Copy each of the entries below faithfully, setting aside any pictures.

(User interface change data)

________

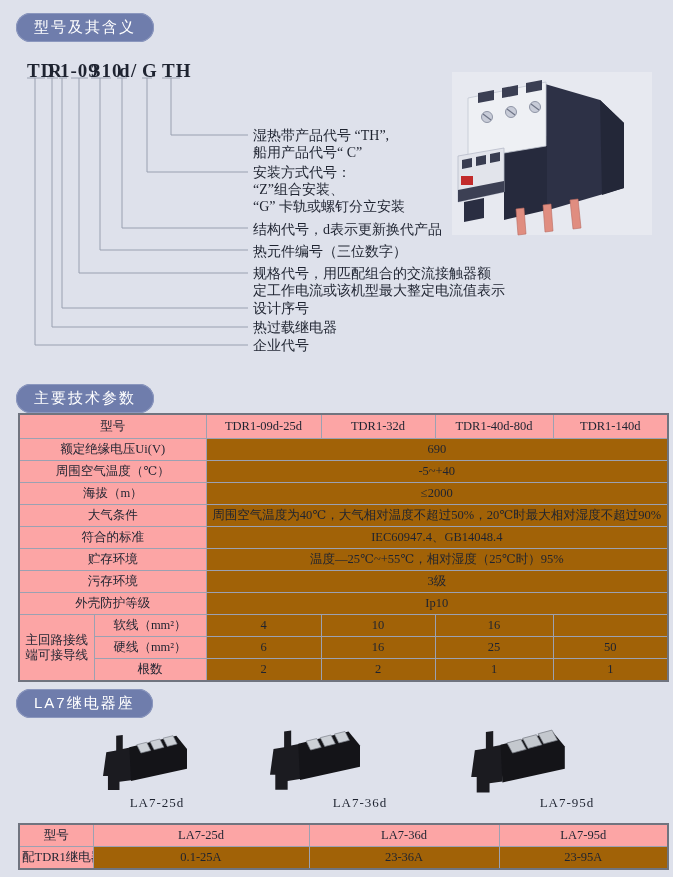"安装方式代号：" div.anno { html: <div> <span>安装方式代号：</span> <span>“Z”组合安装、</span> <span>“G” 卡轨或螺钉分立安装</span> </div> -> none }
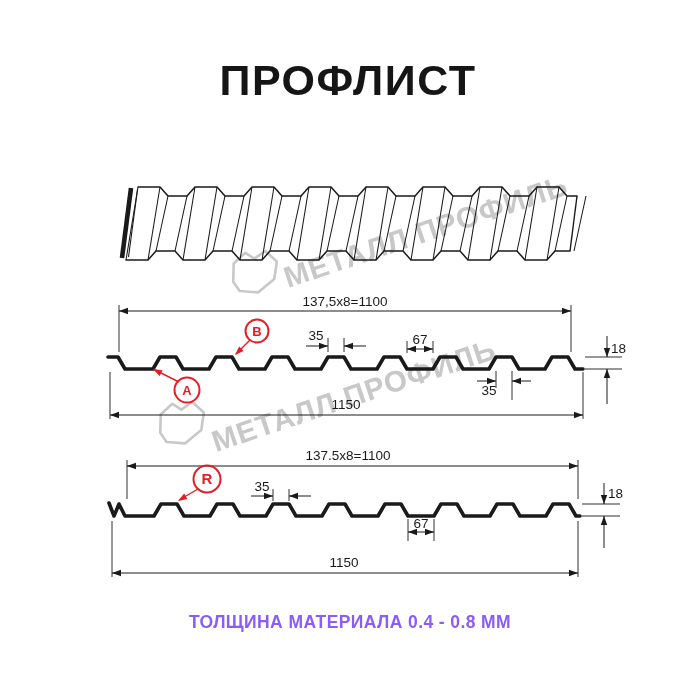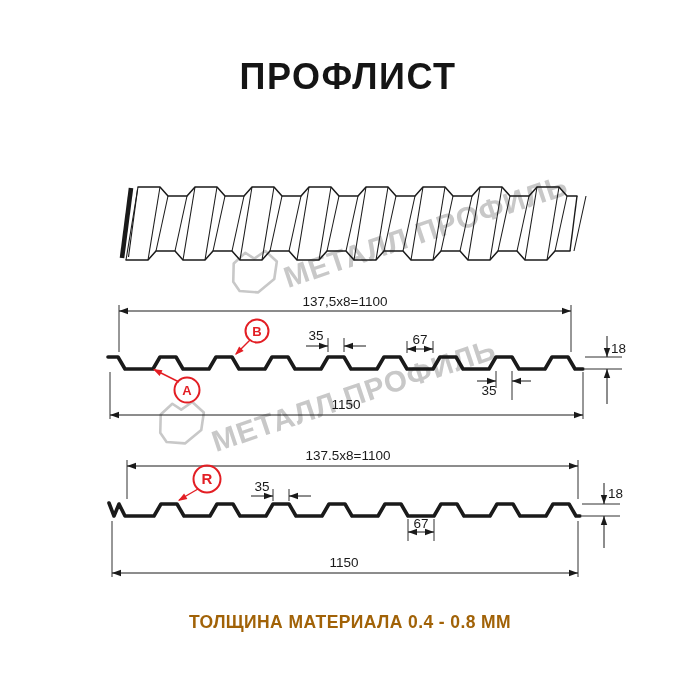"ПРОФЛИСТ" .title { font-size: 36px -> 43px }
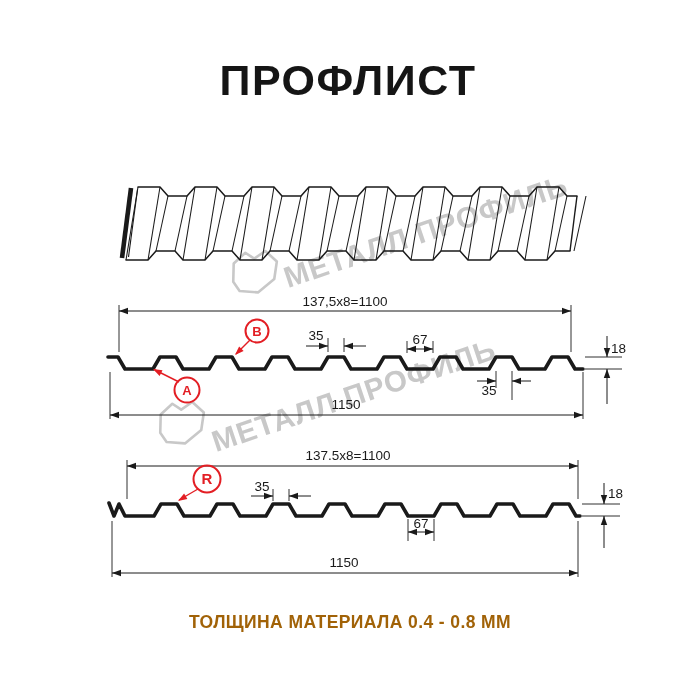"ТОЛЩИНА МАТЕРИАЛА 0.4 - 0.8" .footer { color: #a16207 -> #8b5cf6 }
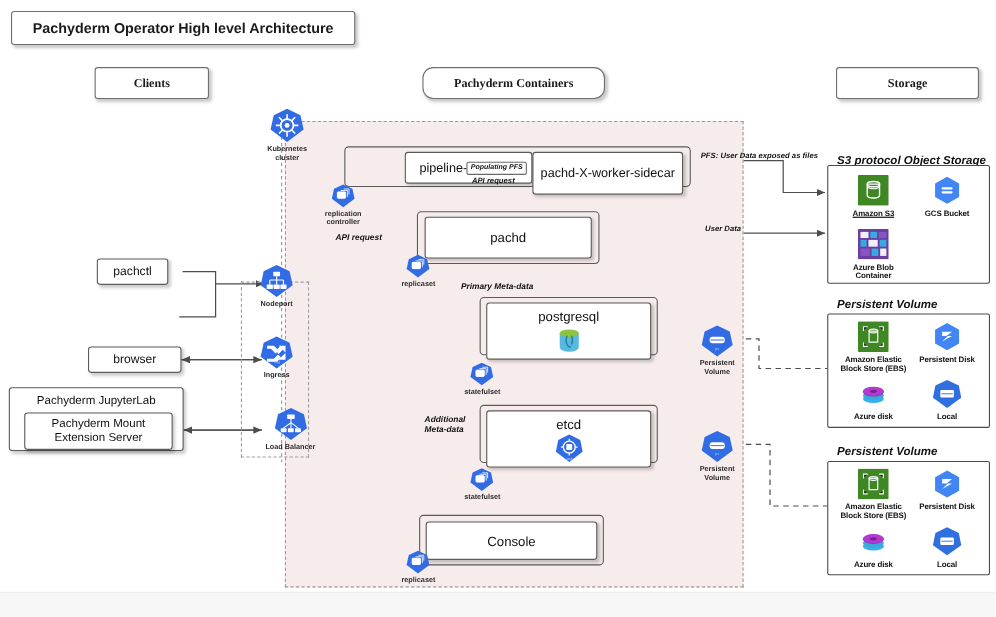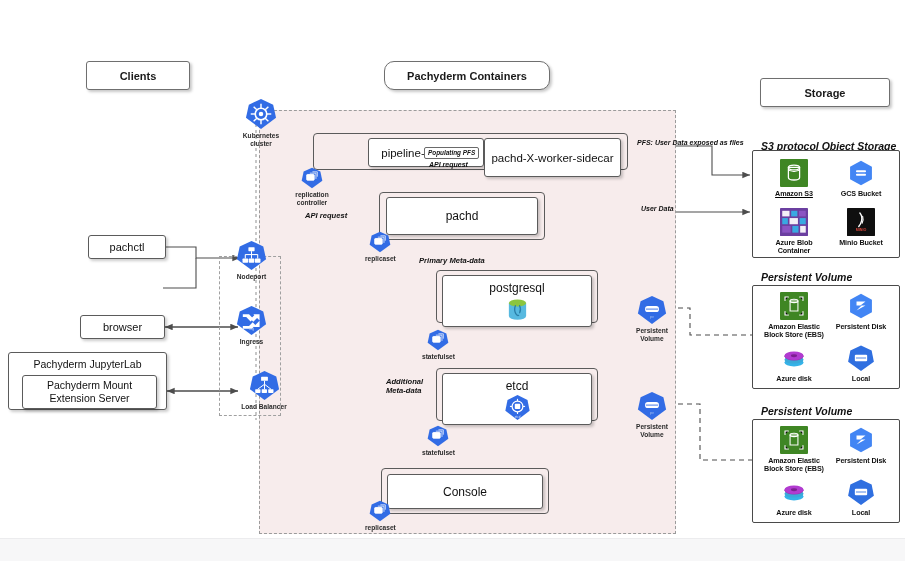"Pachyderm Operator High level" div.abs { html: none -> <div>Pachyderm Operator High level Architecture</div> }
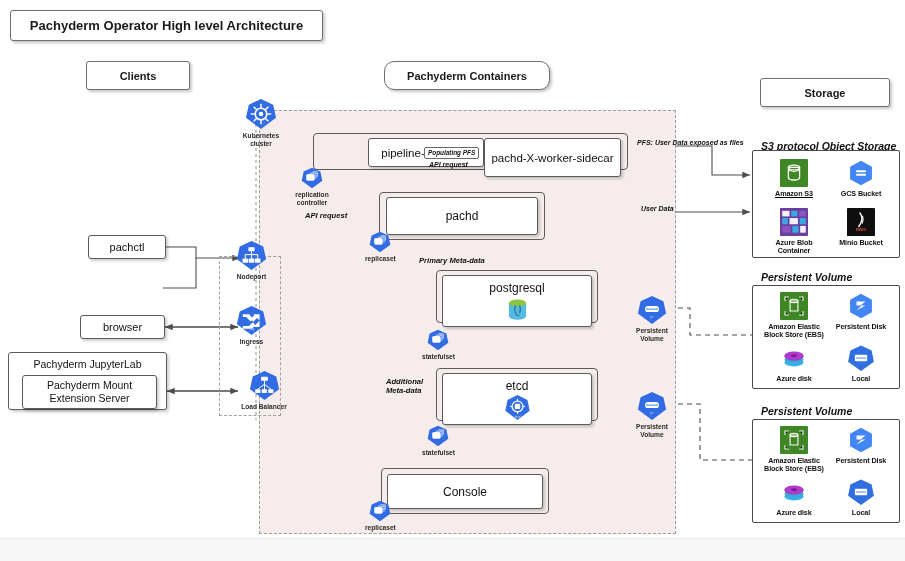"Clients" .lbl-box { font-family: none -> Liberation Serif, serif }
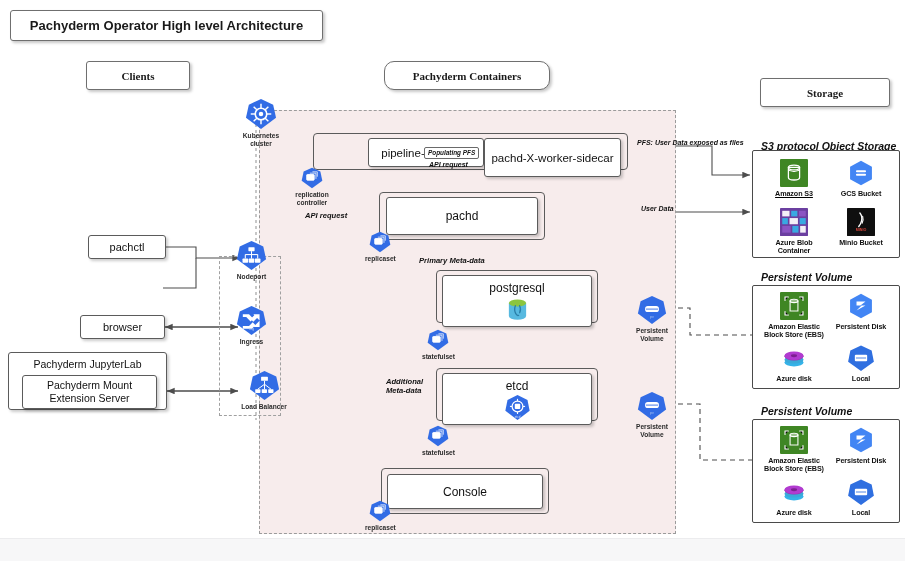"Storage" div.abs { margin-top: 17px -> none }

________

● **Answer area**:
"安装方式代号：" div.anno { html: <div> <span>安装方式代号：</span> <span>“Z”组合安装、</span> <span>“G” 卡轨或螺钉分立安装</span> </div> -> none }
"ПРОФЛИСТ" .title { font-size: 36px -> 43px }
"ТОЛЩИНА МАТЕРИАЛА 0.4 - 0.8" .footer { color: #a16207 -> #8b5cf6 }
"Pachyderm Operator High level" div.abs { html: none -> <div>Pachyderm Operator High level Architecture</div> }
"Clients" .lbl-box { font-family: none -> Liberation Serif, serif }
"Storage" div.abs { margin-top: 17px -> none }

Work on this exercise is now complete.